++++ DATA EXTRACT ++++

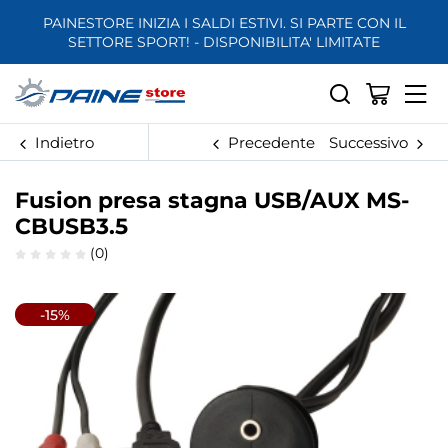
PAINESTORE INIZIA I SALDI ESTIVI. SI PARTE CON IL
SETTORE SPORT! - DISPONIBILITA' LIMITATE
Indietro
Precedente
Successivo
Fusion presa stagna USB/AUX MS-
CBUSB3.5
(0)
-15%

++++

EXERCISE DIRECTIONS: Format the text lines read from the material above as a Markdown table with two columns, Row and Line, numbering each line in order and skipping any blank lines. Leave the pictures out.

OUTPUT OF THE TASK:
| Row | Line |
|---|---|
| 1 | PAINESTORE INIZIA I SALDI ESTIVI. SI PARTE CON IL |
| 2 | SETTORE SPORT! - DISPONIBILITA' LIMITATE |
| 3 | Indietro |
| 4 | Precedente |
| 5 | Successivo |
| 6 | Fusion presa stagna USB/AUX MS- |
| 7 | CBUSB3.5 |
| 8 | (0) |
| 9 | -15% |